Remember Martin Luther King’s “I Have a Dream” speech? Powerful cadences and words pulling us forward into the future.
We desperately need a twenty-first century “I Have a Dream”, this time about changing our society’s way of living.
But — just as with King in his day — the ground must be prepared.
Do “I Have a Dream” in the 1940s, and it falls on deaf ears, never to be mentioned again. It would be just so far out of step with the average person that it literally “couldn’t be heard”.
Do “I Have a Dream” in the 1950s, and it’s heard, but not listened to. Reactions galore would set in, but the content would be ignored and buried.
Do it in 1963, after Little Rock (school integration), after freedom rides and bus trips, after marches? Now, at last, the message can be heard, listened to, acted upon. For every voice raised against, there are many raising voices for — and so, change finally comes. Not all at once, and not without struggle still, but the moment is ripe.
What we need, in 2012, before we can have a new “I Have a Dream” for our time that sticks, is to first acknowledge “I Had a Dream”.
What would an “I Had a Dream” have to say?
It would have to talk about the dream of endless growth. We all have an expectation that “ever onward and upward” is the natural order of things. We dream that next year we’ll make more than we do today, that our pensions will be worth more, that our investments will have gone up, that our countries are more important, that our companies are bigger, that our children will have more than we have had.
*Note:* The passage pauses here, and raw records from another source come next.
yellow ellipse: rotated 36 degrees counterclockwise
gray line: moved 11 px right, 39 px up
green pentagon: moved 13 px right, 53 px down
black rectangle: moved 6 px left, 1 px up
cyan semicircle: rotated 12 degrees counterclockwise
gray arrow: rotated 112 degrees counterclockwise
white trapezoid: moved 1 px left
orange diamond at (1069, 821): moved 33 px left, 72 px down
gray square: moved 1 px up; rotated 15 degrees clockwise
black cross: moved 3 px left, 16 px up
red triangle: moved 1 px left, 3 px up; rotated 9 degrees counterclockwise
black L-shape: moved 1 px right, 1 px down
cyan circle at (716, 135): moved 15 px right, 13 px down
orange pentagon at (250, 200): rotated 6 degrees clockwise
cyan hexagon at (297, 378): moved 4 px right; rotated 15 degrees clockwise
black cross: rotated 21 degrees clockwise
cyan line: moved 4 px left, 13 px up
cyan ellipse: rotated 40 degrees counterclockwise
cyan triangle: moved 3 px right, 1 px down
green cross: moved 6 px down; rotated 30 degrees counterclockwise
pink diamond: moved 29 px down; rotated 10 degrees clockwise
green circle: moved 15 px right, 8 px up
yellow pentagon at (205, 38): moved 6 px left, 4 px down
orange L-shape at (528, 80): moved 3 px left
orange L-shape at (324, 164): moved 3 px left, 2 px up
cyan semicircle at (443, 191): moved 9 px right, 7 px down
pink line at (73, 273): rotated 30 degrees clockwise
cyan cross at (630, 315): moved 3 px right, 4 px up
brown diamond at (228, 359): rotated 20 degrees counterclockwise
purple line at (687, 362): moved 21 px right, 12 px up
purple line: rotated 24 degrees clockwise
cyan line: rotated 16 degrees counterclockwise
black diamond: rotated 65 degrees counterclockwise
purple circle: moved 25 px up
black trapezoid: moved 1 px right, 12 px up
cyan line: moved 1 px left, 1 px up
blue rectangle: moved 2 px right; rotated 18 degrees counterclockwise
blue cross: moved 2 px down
We’ve dreamed that there’s never a shortage of anything, that there’s always going to be more of the resources we need, that if supplies are getting tight then, no worries, technology will jump to the rescue, and higher prices will cause more to come to market (without hurting us in any way).
We’ve dreamed that our planet can absorb an infinite amount of rubbish, of smoke and exhaust, of dumping in our waters, of throwing our waste products out there, without effect and with an endless ability to clean it all up.
We’ve dreamed that “more” in our cities is all we need. Wider roads and the traffic will finally flow. Can’t see over the chap in front of you, get an SUV and “get elevated”. When we finally realise we’ve overgrown, subways can be instantly produced by magic and without costing us a penny.
We’ve dreamed all this, and more.
We’ve dreamed that the next new thing will always be there. We’ve dreamed that magic technologies can always be invented, that everything always does the job better than its predecessor. (That our railways operate at half the speed of the 1930s, and that it took until a few years ago to build a diesel engine as powerful as the steam engines diesels replaced, is ignored — as is the fact that nothing replaces light sweet crude oil for its properties.)
We’ve dreamed that a finite planet can support an infinitely expanding population. We’ve dreamed that nothing and no one could ever remove us from the pinnacles of our prior success. (We’ve dreamed we could bomb them into submission if they tried, and that they would submit.)
We’ve dreamed that all this was so true that we could build a whole fantasyland out of finances. Debts piled upon debts, but assets always secure and prices rising, with the elixir of growth covering the ever growing interest pile.
We’ve dreamed we could consume in advance of ever having produced, and even in place of it.
We’ve dreamed that our own little house would be worth millions, and that there’ll be a line of buyers with cheques in hand waiting to buy it when we want to sell, and that, at the same time, our children can live as we do in the neighbourhood and easily buy into it at an affordable price for someone starting out.
We’ve dreamed that we could snap our fingers and threaten to shift our “X” from this person to that, and that our politicians can wave magic wands and provide anything we want, while all the time having falling taxes.
Most of all, we’ve dreamed that none of this will ever change, that it will just get better and better.
All of this, and more, we have to give up. We have to walk away from all our ideas about prosperity, and growth, and endless wanting being fulfilled on the never-never plan of personal and political debt.
We have to start recognising limits, recognising the value of preservation, conservation, reducing, reusing, building for the long run and not a short fashion cycle.
We have, in other words, to know what our forebears knew. Growing knowledge, growing spirit, growing community ad infinitum is possible; exceeding your limits when it comes to things is not.
It is hard to say “I had a dream” and mean it. But it is what we must do, over and over again, until we believe it.
Only then can we say “I have a new dream” and have it be taken up.